After decades of boom to bust behavior, economies from Mexico to Brazil are looking dynamic, diverse and durable, helped by a wealth of natural resources and a good measure of fiscal discipline.
"Latin America is among the regions leading the economic recovery," says Mona Pearl, founder and COO of BeyondAStrategy, a global business development firm. "Latin America's economic performance is certain to improve even more."
"Latin America has been notorious for centuries as having a poor track record for sustaining economic growth," says Larry Harding, founder and president of High Street Partners, an international business service firm. "But things are different now. The area is blessed with commodities and natural resources that are in demand and a lot of the political instability of the past is gone. It's really an economic engine."

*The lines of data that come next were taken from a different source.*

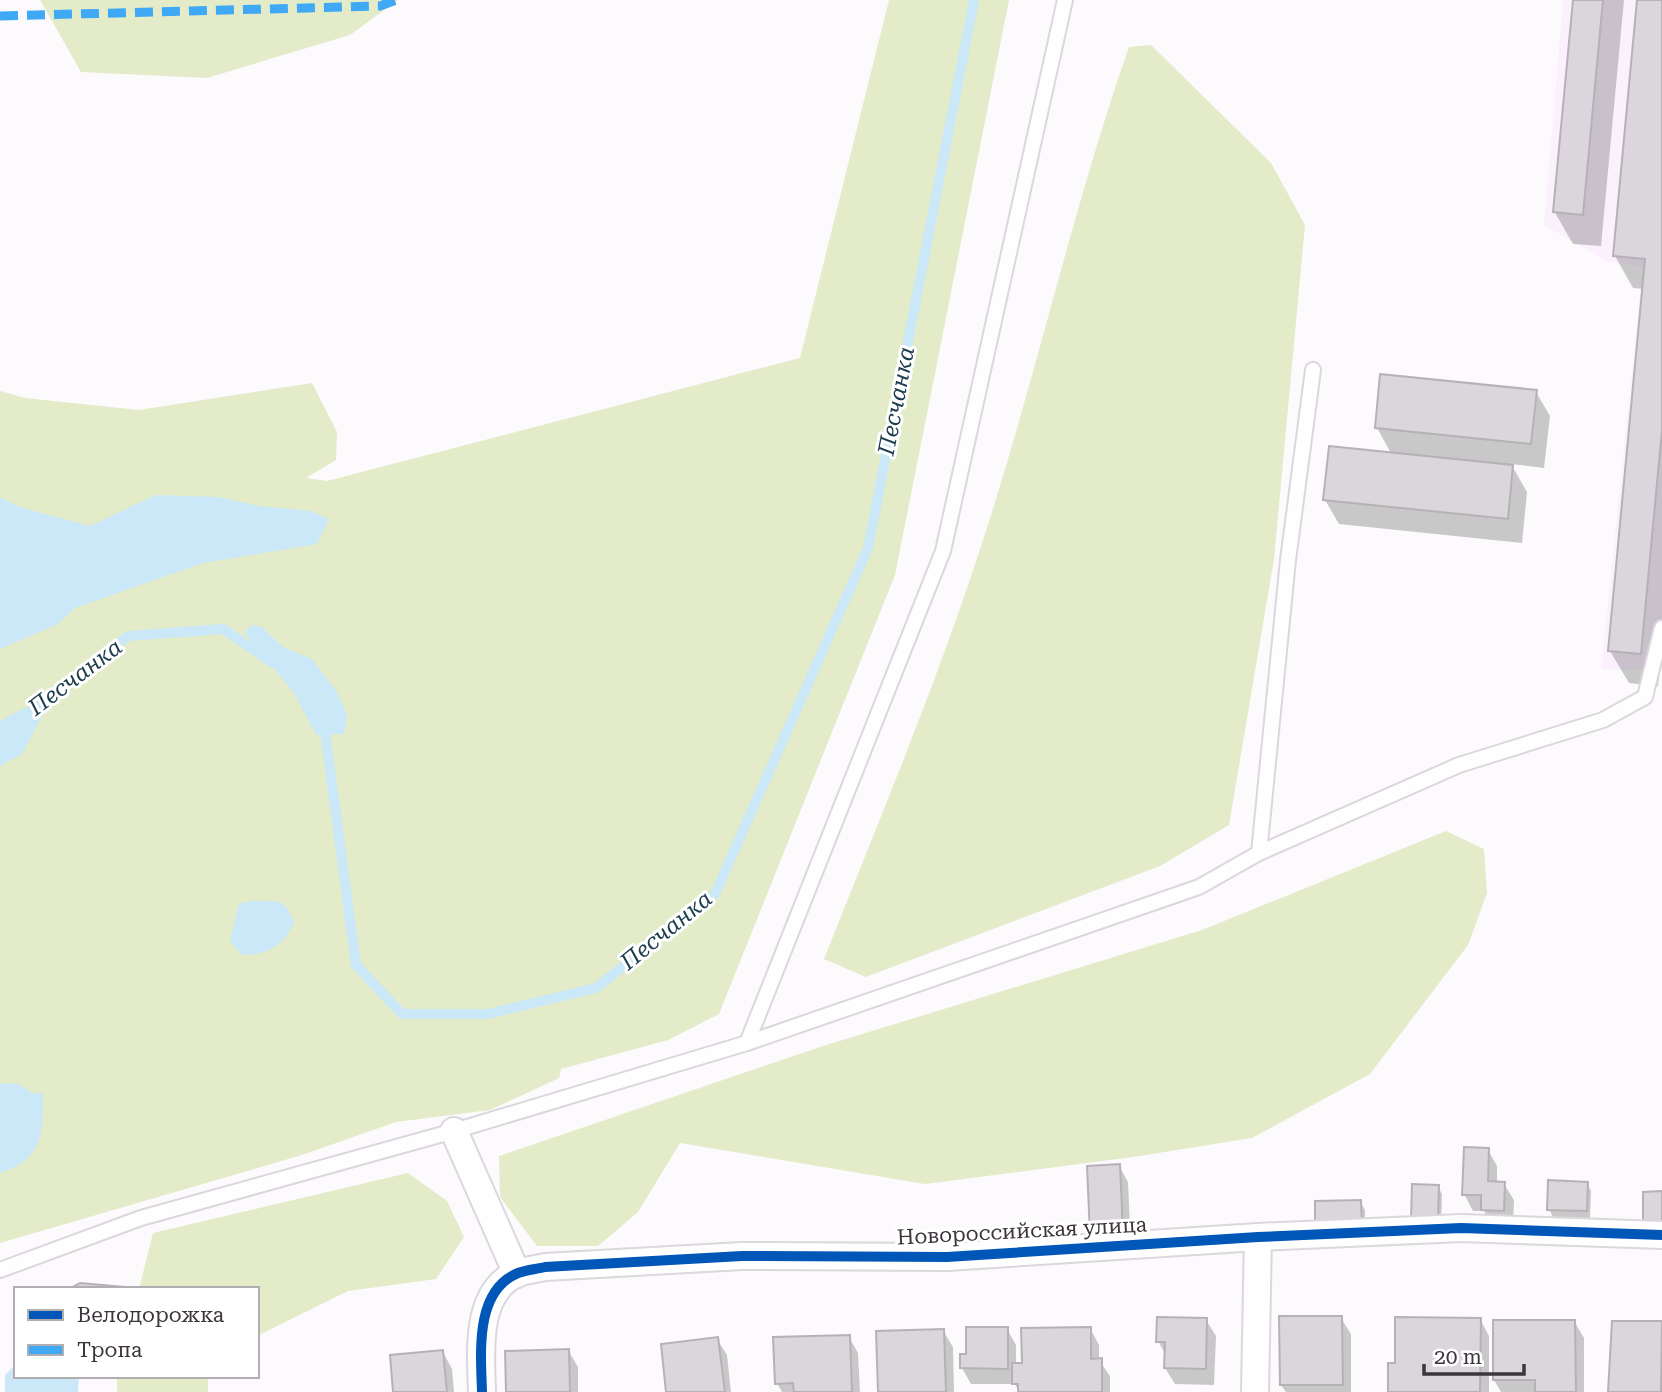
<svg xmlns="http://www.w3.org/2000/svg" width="1662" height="1392" font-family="'Roboto Serif',serif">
  <rect width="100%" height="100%" fill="#fcfafc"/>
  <!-- industrial -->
  <polygon fill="#fbf1fd" points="1563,0 1662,0 1662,670 1601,669 1643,266 1608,262 1544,225"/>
  <!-- green -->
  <g fill="#e3ebc9">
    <polygon points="40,0 398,0 350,35 207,78 81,72"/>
    <polygon points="889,0 1009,0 895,575 719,1014 668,1040 561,1069 559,1078 490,1110 396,1122 302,1155 0,1243 0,391 25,398 139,410 312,383 337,432 336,460 306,478 327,481 800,358"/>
    <path d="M1151 45 1271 163 1305 225 1274 559 1229 825 1160 866 866 977 824 959C880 818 939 678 985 534 1037 373 1073 207 1129 47Z"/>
    <polygon points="1446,831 1484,849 1487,893 1468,945 1370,1074 1252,1138 1133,1157 925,1184 680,1143 638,1212 598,1246 537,1246 500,1197 499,1156 823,1046 1202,930"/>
    <polygon points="408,1173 447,1201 464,1237 436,1279 348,1291 257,1336 257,1289 139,1289 153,1233"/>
    <rect x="117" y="1376" width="91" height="16"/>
  </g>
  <!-- water -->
  <g fill="#cae8f8">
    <polygon points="156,495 218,497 259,506 311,511 329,519 317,544 203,563 75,608 58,624 0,649 0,497 19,507 90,526"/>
    <polygon points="253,625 262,627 283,647 312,659 337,692 347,716 344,734 316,735 294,693 244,632"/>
    <polygon points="55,692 22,754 0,766 0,721"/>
    <path d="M250 901C274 902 284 895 294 922 285 945 266 956 242 955L230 942 239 904Z"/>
    <path d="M0 1083 18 1084 32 1093H43C44 1133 42 1160 0 1173Z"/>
    <polygon points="14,1366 16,1376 79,1376 78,1392 5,1392 5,1375"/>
  </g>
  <!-- shadow -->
  <g fill="#0003">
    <polygon points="1575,0 1624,0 1601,246 1573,244 1554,211"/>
    <polygon points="1639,0 1662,0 1662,649 1658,686 1629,683 1610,651 1644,289 1633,288 1615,256"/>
    <polygon points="1536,392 1550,416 1544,468 1511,464 1527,492 1522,543 1339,524 1325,500 1392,455 1377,428"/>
    <polygon points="1488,1150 1497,1166 1497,1183 1504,1184 1514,1200 1513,1226 1492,1226 1484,1211 1473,1211 1464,1194"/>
    <polygon points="1119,1166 1128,1182 1131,1249 1101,1250"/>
    <polygon points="1587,1183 1591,1191 1590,1218 1553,1217 1549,1209"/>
    <polygon points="1414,1186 1438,1187 1442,1194 1441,1228"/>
    <polygon points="1360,1202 1365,1210 1365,1234 1321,1234"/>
    <polygon points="1341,1318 1351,1334 1351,1392 1286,1392 1281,1385"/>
    <polygon points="1480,1319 1489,1336 1489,1392 1389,1392 1397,1365"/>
    <polygon points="1206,1320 1216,1336 1214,1385 1175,1384 1165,1368 1166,1355 1158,1341"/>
    <polygon points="1574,1321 1584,1338 1584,1392 1501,1392 1494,1380"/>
    <polygon points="1613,1323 1662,1323 1662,1392 1610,1392"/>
    <polygon points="1090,1328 1099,1345 1099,1360 1110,1376 1110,1392 1019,1392 1015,1384 971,1384 962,1368 968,1356 1007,1329 1016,1345 1016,1364 1023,1364"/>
    <polygon points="943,1331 953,1347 954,1392 880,1392"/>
    <polygon points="849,1337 858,1353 860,1392 782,1392 777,1383"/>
    <polygon points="717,1339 727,1355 731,1392 668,1392"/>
    <polygon points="568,1350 578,1367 578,1392 508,1392"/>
    <polygon points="443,1352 452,1369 454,1392 395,1392"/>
  </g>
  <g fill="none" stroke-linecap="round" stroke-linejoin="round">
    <!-- stream -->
    <g stroke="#cae8f8" stroke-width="10">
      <polyline points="47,698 128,636 223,629 273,663"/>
      <polyline points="324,724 356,965 402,1014 488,1014 596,988 715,894 868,548 974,0"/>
    </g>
  </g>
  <!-- building -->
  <g fill="#dad6db" stroke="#b6b1b6" stroke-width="2">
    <polygon points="1573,0 1603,0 1583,215 1553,212"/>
    <polygon points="1637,0 1662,0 1662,430 1641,654 1608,651 1645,259 1613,256"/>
    <polygon points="1380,374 1537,390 1531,444 1375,428"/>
    <polygon points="1329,446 1513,465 1508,519 1323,500"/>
    <polygon points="1464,1147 1489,1148 1488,1181 1505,1182 1504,1211 1481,1210 1481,1195 1462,1195"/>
    <polygon points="1120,1164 1123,1233 1090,1235 1087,1166"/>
    <polygon points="1548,1180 1588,1182 1587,1211 1547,1210"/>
    <polygon points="1412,1184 1439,1185 1438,1221 1411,1220"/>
    <polygon points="1662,1191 1662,1226 1643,1226 1643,1192"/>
    <polygon points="1361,1200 1362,1226 1315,1227 1315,1201"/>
    <polygon points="80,1283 124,1287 124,1289 69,1289"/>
    <polygon points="1279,1316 1342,1316 1343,1385 1280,1385"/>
    <polygon points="1157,1317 1207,1318 1206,1369 1164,1368 1165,1342 1156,1342"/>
    <polygon points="1395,1317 1481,1318 1480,1392 1388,1392 1388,1363 1395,1363"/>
    <polygon points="1493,1320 1575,1320 1576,1392 1535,1392 1535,1380 1493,1380"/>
    <polygon points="1612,1321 1662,1321 1661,1392 1608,1392"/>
    <polygon points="966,1327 1008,1327 1008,1369 960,1368 960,1354 966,1354"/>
    <polygon points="1091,1327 1091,1359 1102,1358 1102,1392 1018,1392 1018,1384 1012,1384 1012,1363 1022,1363 1021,1328"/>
    <polygon points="944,1329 946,1392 878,1392 876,1331"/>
    <polygon points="850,1335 852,1392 794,1392 793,1383 775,1384 773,1337"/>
    <polygon points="718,1337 725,1392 666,1392 661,1344"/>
    <polygon points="569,1349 570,1392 506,1392 505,1351"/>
    <polygon points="443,1350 447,1392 393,1392 390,1355"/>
  </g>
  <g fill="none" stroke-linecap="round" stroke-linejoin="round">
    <!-- service casing -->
    <g stroke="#dbd7dc" stroke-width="18">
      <g id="service">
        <polyline points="1259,853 1288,560 1313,370"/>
        <polyline points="747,1043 943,551 1065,0"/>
        <polyline points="0,1270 141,1218 454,1131 747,1043 1199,887 1259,853 1459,765 1603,720 1645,697 1662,628"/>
      </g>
    </g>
    <!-- minor casing -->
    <g stroke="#dbd7dc" stroke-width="30">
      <g id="minor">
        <polyline points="454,1131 517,1274"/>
        <path d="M482 1392C481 1354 474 1291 518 1273 526 1270 537 1269 545 1267L742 1256 947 1257 1258 1237 1461 1228 1662 1235"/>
        <polyline points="1255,1392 1258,1237"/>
      </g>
    </g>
    <!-- service -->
    <use href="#service" stroke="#fffeff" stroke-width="14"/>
    <!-- minor -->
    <use href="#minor" stroke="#fffeff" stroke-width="26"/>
    <!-- quiet -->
    <polyline stroke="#3fa9f5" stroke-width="9" stroke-dasharray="18 9" stroke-linecap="butt" points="0,16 380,6 396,0"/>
    <!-- cycleway casing -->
    <g stroke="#fff" stroke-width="15">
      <path id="cycleway" d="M482 1392C481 1354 474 1291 518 1273 526 1270 537 1269 545 1267L742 1256 947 1257 1258 1237 1461 1228 1662 1235"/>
    </g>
    <!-- cycleway -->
    <use href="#cycleway" stroke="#0057b8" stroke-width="10"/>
  </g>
  <g text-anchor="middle" stroke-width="6" stroke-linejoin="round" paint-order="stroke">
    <!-- street labels -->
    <g font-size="21" fill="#3c353c" stroke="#fff">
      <text transform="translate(1022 1231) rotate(-3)" y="7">Новороссийская улица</text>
    </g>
    <!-- water labels -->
    <g font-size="23" font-style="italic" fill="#1a3c4c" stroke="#fff">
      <text transform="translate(896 401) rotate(-79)" y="8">Песчанка</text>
      <text transform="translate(75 677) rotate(-37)" y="8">Песчанка</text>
      <text transform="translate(666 930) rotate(-39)" y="8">Песчанка</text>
    </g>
  </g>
  <!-- legend -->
  <rect x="14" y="1287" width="245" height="91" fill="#ffffff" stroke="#b1aeb1" stroke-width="2"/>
  <rect x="28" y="1310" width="35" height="10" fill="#0057b8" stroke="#b1aeb1" stroke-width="2"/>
  <text x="77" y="1322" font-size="21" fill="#3c353c">Велодорожка</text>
  <rect x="28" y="1345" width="35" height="10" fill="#3fa9f5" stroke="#b1aeb1" stroke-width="2"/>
  <text x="77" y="1357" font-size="21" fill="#3c353c">Тропа</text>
  <!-- scale -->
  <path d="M1424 1364v10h100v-10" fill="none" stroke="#3c353c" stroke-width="3.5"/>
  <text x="1434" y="1364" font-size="21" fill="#3c353c" stroke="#ffffff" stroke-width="5" paint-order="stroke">20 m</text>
</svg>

It's a big engine at that—some 600 million people and 36 countries—from Mexico to the Caribbean islands to the bottom of the continent and Chile.
Once thought of as under-developed and ignored, Latin America boasts huge reserves of raw materials like oil and minerals, growing industries as well as population, while attracting billions in investment money from China, Europe and the U.S.
And despite 2010 being a recovery year because of the global economic downturn, Latin America still ranks second among emerging markets behind Asian countries in terms of gross domestic product growth, GDP, and represents nearly 18 percent of the total GDP from all emerging markets.
"The interesting thing is that before the Great Recession, during and now after, emerging markets have been growing fast than mature markets," says Bob Gitter, department of economics chair at Ohio Wesleyan University. "That is true of Latin America."